Unlocking complex diseases through federated data governance, FAIR multi-modal data, and AI

Venkata Satagopam*

University of Luxembourg

venkata.satagopam [at] uni.lu

Abstract

Neurodegenerative diseases (e.g., Parkinson’s and Alzheimer’s) and immune-mediated diseases (e.g., Inflammatory Bowel Disease, Multiple Sclerosis, and Rheumatoid Arthritis) are highly complex in their etiology, presenting major challenges for early diagnosis, patient stratification, and the discovery of robust biomarkers. Addressing these challenges requires access to high-quality, longitudinal health data and well-characterised clinical cohorts — yet such data are typically distributed across hospitals and research centres in different countries, under heterogeneous legal, ethical, and technical constraints.

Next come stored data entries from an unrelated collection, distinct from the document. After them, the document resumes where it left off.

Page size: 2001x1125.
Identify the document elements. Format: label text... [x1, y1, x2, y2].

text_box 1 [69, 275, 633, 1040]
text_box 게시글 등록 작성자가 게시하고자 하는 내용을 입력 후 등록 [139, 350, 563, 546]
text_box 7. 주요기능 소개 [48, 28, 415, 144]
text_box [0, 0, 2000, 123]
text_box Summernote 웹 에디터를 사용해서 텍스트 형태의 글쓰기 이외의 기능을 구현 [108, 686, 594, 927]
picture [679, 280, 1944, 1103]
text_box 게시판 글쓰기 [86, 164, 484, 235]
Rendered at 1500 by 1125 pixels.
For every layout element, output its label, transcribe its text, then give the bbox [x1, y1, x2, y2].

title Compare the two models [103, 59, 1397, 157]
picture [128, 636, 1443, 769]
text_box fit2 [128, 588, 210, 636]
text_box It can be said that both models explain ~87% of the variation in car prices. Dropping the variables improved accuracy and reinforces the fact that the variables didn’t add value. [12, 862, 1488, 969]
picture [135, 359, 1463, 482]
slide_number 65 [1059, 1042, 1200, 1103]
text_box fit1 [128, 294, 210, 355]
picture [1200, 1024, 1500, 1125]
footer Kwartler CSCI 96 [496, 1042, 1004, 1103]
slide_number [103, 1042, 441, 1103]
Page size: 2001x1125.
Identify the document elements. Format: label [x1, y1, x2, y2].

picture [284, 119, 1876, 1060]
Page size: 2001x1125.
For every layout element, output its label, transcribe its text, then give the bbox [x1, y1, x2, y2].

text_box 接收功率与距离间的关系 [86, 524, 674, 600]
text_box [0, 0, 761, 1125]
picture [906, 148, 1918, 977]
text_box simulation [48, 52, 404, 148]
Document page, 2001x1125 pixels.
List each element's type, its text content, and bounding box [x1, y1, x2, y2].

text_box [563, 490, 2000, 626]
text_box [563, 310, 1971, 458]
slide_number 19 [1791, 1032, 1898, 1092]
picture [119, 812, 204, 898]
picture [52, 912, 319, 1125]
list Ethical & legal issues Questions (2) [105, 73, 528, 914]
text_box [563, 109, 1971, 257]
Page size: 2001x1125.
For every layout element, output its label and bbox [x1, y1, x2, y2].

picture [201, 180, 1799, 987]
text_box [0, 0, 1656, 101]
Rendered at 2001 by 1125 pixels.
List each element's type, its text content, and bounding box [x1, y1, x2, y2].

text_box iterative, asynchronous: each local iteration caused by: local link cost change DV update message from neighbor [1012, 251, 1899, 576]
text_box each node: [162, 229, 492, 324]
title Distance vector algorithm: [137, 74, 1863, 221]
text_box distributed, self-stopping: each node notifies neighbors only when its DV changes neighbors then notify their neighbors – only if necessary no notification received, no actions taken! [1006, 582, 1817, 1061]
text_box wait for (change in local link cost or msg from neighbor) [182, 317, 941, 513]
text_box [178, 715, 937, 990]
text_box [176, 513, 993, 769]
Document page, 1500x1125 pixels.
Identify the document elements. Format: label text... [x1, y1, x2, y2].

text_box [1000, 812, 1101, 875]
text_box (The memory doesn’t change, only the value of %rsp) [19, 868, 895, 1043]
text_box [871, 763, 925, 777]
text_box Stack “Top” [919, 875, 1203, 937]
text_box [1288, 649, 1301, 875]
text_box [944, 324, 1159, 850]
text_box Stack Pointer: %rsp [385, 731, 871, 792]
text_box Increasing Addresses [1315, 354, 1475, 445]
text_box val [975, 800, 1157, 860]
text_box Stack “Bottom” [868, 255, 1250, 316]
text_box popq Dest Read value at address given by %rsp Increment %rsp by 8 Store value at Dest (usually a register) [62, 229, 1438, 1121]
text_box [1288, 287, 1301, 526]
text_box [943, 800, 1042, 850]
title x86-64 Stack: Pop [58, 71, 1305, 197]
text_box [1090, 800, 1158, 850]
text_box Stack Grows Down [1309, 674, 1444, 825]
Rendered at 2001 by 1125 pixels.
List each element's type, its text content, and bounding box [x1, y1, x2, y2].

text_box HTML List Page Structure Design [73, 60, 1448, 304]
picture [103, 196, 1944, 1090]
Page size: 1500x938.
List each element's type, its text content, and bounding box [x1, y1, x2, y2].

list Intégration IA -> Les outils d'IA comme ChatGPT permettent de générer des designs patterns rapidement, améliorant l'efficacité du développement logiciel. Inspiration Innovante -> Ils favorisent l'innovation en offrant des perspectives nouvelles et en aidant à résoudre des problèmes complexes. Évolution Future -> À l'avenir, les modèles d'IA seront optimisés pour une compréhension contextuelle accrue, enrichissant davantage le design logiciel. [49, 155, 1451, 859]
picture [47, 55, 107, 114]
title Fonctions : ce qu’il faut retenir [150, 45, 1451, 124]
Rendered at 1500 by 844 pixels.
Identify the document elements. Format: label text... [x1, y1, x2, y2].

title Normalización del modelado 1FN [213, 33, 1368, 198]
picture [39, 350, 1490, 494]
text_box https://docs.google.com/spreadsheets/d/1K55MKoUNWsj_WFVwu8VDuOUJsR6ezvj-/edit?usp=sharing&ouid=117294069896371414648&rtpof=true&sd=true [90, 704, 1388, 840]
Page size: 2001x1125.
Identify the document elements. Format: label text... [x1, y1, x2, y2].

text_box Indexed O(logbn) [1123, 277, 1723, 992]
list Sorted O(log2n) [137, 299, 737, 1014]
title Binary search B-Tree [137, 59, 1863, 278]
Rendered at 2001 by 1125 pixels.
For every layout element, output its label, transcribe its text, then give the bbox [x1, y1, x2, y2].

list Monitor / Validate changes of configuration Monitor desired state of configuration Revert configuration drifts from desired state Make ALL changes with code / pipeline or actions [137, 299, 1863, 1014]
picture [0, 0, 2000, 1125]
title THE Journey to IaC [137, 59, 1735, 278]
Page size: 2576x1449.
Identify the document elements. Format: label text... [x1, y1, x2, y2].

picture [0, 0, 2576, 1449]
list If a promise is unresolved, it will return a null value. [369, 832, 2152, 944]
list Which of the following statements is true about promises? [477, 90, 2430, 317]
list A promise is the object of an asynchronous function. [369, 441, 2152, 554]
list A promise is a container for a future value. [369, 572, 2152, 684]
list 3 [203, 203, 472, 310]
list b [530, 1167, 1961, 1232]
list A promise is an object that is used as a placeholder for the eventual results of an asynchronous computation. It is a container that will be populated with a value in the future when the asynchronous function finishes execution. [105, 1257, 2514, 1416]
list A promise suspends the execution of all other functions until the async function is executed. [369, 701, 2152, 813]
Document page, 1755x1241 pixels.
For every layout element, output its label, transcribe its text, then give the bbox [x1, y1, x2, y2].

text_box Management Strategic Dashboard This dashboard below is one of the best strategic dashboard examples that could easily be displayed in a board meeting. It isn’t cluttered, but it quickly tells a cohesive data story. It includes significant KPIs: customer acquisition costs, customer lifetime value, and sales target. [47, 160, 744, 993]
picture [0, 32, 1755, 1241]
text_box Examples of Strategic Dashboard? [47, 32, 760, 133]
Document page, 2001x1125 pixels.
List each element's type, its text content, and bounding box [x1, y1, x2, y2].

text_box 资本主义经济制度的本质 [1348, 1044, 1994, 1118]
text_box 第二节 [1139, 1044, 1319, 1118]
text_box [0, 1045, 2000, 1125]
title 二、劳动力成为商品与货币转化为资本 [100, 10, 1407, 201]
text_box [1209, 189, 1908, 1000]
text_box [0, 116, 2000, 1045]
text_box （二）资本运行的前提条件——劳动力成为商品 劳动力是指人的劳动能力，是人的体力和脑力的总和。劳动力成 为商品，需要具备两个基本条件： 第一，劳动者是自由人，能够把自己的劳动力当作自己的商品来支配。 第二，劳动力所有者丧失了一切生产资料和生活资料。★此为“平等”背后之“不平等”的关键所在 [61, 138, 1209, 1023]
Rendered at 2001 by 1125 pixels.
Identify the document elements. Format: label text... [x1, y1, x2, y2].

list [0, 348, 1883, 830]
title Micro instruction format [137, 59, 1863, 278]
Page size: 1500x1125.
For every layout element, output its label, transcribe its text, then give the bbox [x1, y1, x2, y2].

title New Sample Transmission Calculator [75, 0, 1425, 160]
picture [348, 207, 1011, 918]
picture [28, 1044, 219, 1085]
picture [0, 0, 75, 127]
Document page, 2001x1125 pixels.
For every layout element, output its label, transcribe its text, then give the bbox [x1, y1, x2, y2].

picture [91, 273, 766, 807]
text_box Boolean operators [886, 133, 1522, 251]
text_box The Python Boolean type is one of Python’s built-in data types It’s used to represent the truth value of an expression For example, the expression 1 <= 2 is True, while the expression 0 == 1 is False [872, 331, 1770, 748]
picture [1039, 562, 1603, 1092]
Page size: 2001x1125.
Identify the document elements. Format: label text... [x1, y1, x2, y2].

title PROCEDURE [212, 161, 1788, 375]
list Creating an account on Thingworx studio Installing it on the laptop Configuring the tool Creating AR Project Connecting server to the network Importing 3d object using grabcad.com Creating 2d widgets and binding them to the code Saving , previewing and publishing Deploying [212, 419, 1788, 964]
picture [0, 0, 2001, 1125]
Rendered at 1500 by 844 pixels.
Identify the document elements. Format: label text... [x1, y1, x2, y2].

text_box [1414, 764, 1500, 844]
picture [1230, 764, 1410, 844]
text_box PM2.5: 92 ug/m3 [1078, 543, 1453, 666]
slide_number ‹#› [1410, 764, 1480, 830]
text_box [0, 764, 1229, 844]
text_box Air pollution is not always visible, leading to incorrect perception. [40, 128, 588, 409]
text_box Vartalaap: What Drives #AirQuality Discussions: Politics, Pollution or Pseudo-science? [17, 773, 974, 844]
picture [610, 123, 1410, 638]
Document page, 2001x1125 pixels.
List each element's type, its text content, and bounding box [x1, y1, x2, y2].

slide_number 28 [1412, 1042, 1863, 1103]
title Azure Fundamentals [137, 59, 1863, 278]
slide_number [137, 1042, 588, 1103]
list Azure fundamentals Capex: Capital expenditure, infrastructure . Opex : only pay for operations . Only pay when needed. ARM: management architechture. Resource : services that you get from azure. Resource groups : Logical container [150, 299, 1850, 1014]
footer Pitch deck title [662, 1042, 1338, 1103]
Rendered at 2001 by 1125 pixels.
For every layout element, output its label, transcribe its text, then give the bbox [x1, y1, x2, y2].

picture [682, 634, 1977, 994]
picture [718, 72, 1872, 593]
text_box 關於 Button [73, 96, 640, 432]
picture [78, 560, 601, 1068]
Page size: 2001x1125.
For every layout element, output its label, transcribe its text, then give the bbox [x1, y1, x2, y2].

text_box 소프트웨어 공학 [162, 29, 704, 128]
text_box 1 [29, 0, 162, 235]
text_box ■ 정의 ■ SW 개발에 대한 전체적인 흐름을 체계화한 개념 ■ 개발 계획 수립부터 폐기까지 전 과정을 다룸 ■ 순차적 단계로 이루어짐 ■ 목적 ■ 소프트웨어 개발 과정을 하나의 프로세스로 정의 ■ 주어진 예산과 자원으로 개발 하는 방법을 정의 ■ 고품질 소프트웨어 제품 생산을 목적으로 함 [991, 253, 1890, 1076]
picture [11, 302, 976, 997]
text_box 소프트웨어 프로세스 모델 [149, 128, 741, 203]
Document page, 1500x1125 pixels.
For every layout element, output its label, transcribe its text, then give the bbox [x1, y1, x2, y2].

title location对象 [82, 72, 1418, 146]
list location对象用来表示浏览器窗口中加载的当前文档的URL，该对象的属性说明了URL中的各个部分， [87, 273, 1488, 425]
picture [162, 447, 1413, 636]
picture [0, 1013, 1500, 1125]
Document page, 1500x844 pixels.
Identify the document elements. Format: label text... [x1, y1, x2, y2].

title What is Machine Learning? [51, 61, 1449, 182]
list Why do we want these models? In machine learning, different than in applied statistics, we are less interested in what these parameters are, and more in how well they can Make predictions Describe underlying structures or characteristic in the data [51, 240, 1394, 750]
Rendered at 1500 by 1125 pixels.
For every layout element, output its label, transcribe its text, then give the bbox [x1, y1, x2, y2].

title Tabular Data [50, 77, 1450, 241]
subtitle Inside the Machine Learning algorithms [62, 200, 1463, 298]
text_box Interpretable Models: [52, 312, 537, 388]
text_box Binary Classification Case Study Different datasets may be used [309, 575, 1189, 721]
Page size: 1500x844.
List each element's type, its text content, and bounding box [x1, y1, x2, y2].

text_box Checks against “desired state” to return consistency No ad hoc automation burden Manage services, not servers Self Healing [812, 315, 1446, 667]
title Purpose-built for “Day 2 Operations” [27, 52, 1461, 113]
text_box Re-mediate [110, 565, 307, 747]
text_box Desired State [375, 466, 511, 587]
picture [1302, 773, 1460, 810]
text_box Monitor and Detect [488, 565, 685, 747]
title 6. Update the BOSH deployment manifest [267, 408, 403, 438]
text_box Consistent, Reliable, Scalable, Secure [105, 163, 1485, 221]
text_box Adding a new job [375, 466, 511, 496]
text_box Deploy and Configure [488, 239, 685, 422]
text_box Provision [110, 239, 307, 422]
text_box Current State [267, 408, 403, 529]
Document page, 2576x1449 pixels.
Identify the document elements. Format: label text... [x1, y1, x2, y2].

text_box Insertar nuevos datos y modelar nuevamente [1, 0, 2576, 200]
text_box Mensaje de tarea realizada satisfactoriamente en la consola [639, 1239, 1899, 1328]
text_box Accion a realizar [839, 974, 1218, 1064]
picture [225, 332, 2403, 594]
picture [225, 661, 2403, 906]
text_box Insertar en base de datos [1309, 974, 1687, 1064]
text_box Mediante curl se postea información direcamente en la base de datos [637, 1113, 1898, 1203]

This talk will present federated approaches to data governance, management, and analysis, and how translational medicine informatics enables the integration of multi-modal data — clinical records, multi-omics, imaging, and sensor/mobile data — while keeping sensitive data at its source. A central theme will be the substantial effort required for data curation, harmonisation, and FAIRification (making data Findable, Accessible, Interoperable, and Reusable) to enable cross-cohort and cross-border analysis.

I will showcase how statistical and Machine Learning (ML) methods applied to such multi-layered data can stratify patients by disease severity and progression, identify biomarkers, and underpin clinical decision support models. Complementing these data-driven approaches, disease maps will be discussed as a means to uncover the underlying mechanistic models and co-morbidities of these complex diseases.

Together, these efforts illustrate how federated, FAIR, and AI-ready ecosystems — aligned with European research infrastructures and regulatory frameworks — can accelerate translational research and improve patient outcomes in complex disease areas.